Each taxpayer seeking relief should make its proof as clear and convincing as possible to obtain the full benefit granted by the law. Perhaps this petitioner could have offered more and better proof in support of its application. Still, the Commissioner has a regulation which provides that relief is in order where a business is commenced during the base period and shows steady growth to the end of that period and it is difficult to understand how he could fail to grant some relief in a case like this. Regulations 112, section 35.722-3 (d).

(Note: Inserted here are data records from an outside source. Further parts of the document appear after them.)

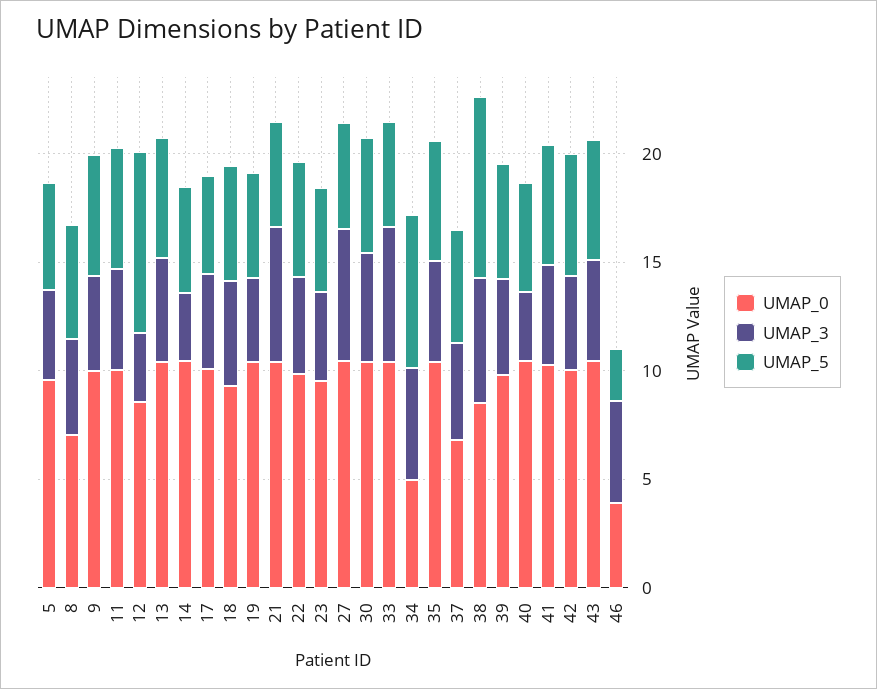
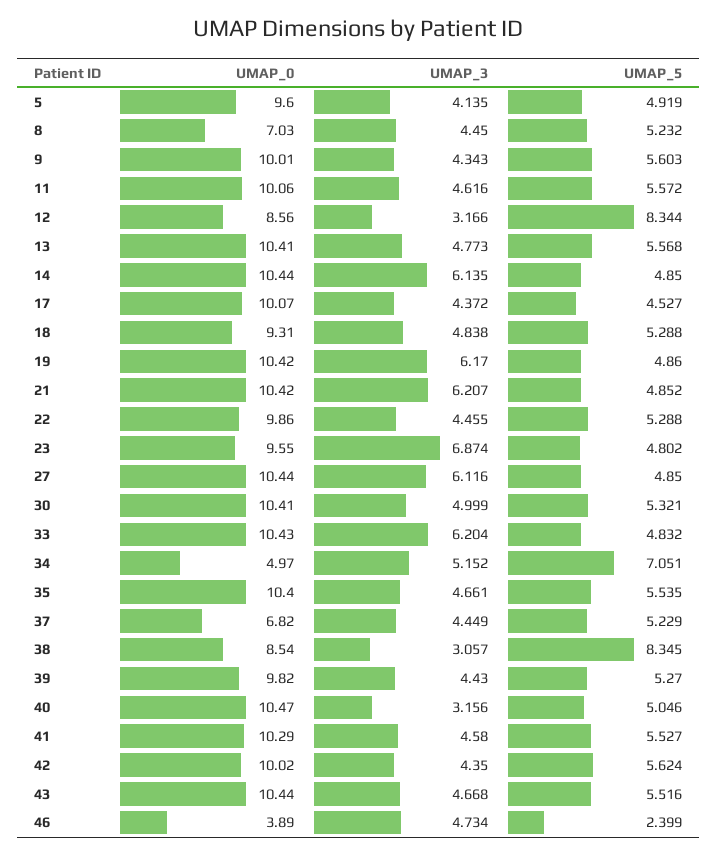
UMAP_3, 14: 3 -> 6.135
UMAP_3, 19: 4 -> 6.17
UMAP_3, 23: 4 -> 6.874
UMAP_3, 38: 6 -> 3.057

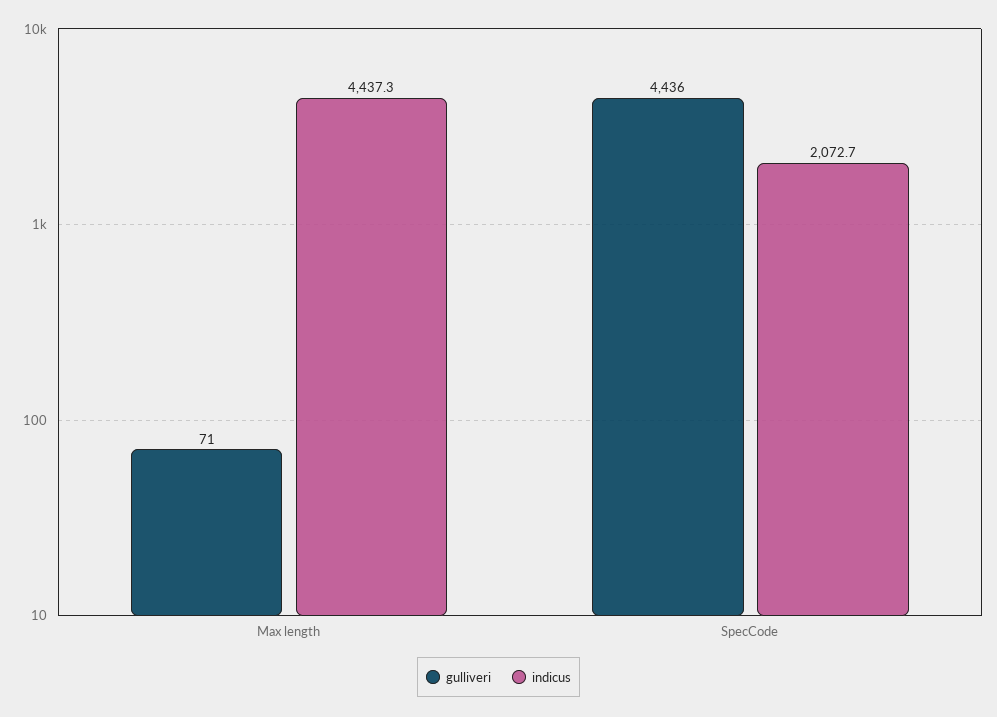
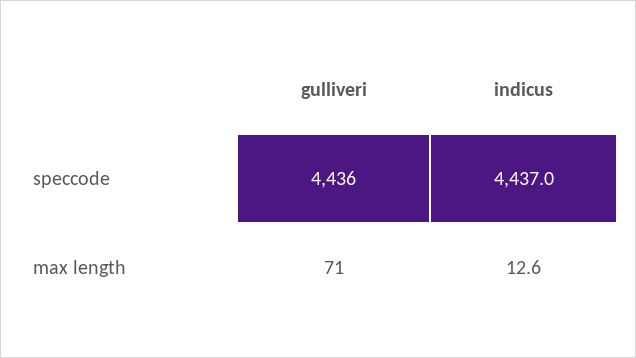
indicus, Max length: 4437.3 -> 12.6
indicus, SpecCode: 2072.7 -> 4437

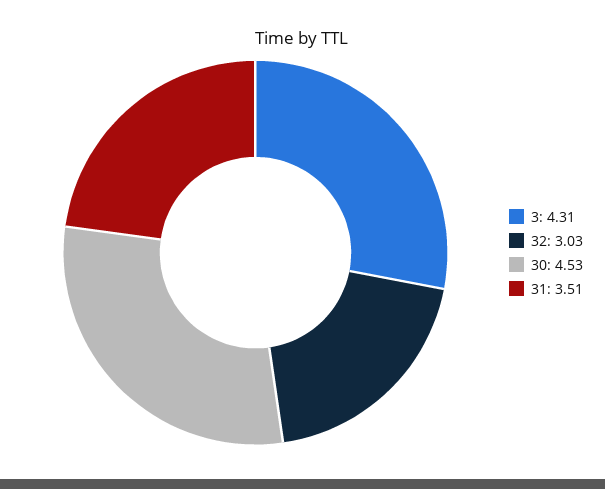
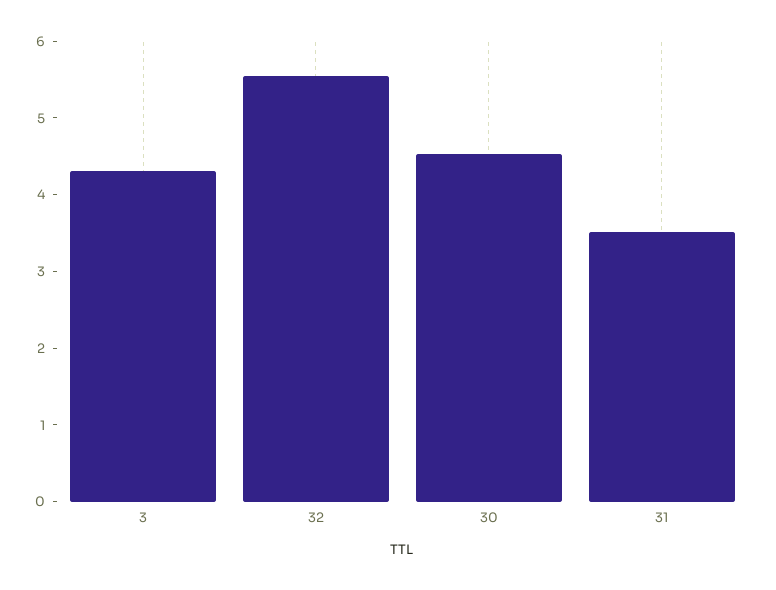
32: 3.03 -> 5.6

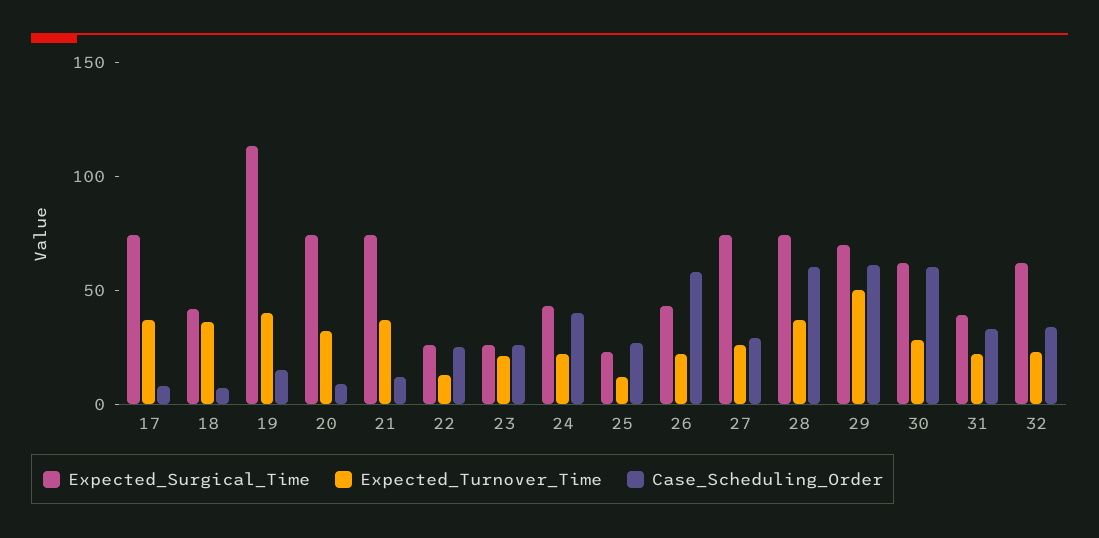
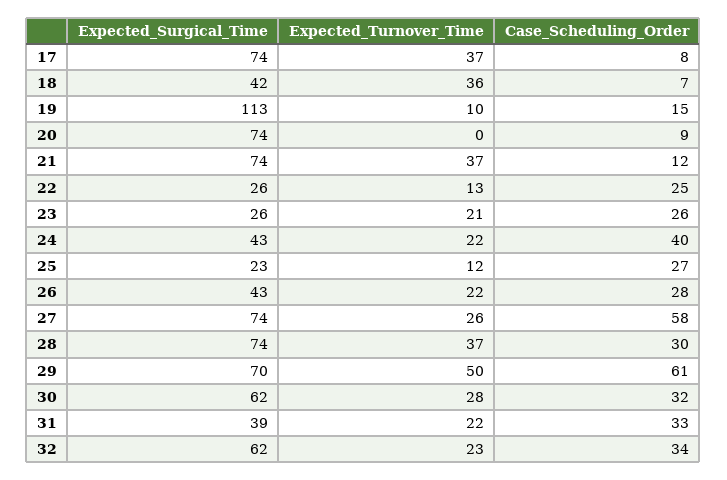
Expected_Turnover_Time, 19: 40 -> 10
Expected_Turnover_Time, 20: 30 -> 0
Case_Scheduling_Order, 26: 60 -> 28
Case_Scheduling_Order, 27: 30 -> 58
Case_Scheduling_Order, 28: 60 -> 30
Case_Scheduling_Order, 30: 60 -> 32

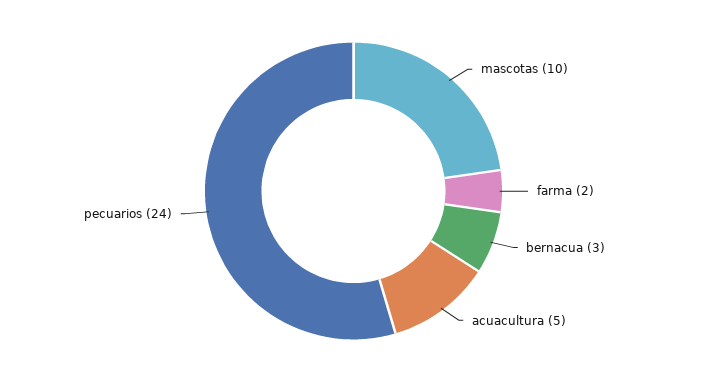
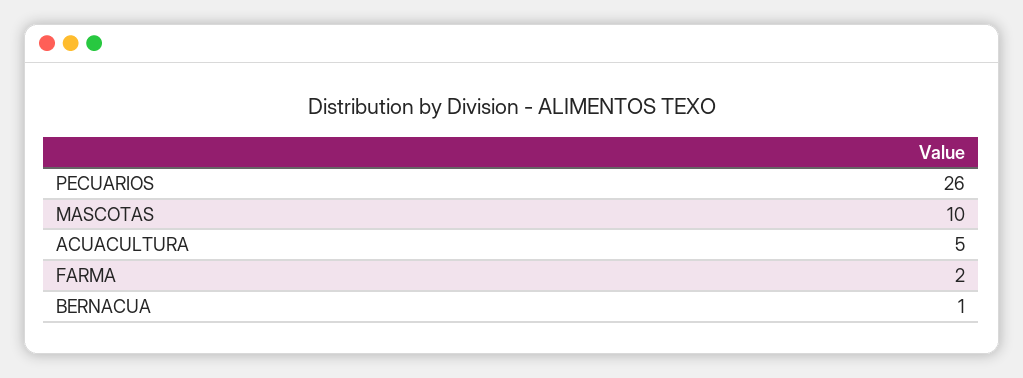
bernacua: 3 -> 1
pecuarios: 24 -> 26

The petitioner called two C. P. A.’s as witnesses. One had made a complicated computation and a graph to project future sales from a trend supposedly shown by actual sales for the 2 years and 11 months of the base period. His method might be ideal, yet the record is weak in evidence to show the reliability of such a method as applied in this case. The other, with no experience in or special knowledge of the petitioner’s business, attempted to show what its earnings would have been for 1939 had sales been 15 per cent greater. His testimony supplies no fact. Argument from existing evidence would be as persuasive without his testimony as with it. The ability of these witnesses to make the mathematical computations is not questioned. More helpful is the uncontradicted testimony of a director, the principal common stockholder, that sales would have been at least 20 per cent greater by the end of 1939 had the business been commenced 2 years earlier, supported, as it was, by other evidence. that the business was still growing at the end of 1939. He also testified that costs declined relatively as production increased and as hand work was replaced by machines. The parties stipulated statistical data from which normal earnings for prior years might be estimated from constructive 1939 earnings. Some such method, subject to error as it probably is, must be used and has been used by the Court in arriving at the “fair and just amount to be used as constructive average base period net income.”
The parties have not argued the matter of an unused excess profits credit carry-over from 1940 to 1941 and the Court expresses no opinion as to that issue.
Reviewed by the Special Division.
Decision will be entered tmder Rule 50.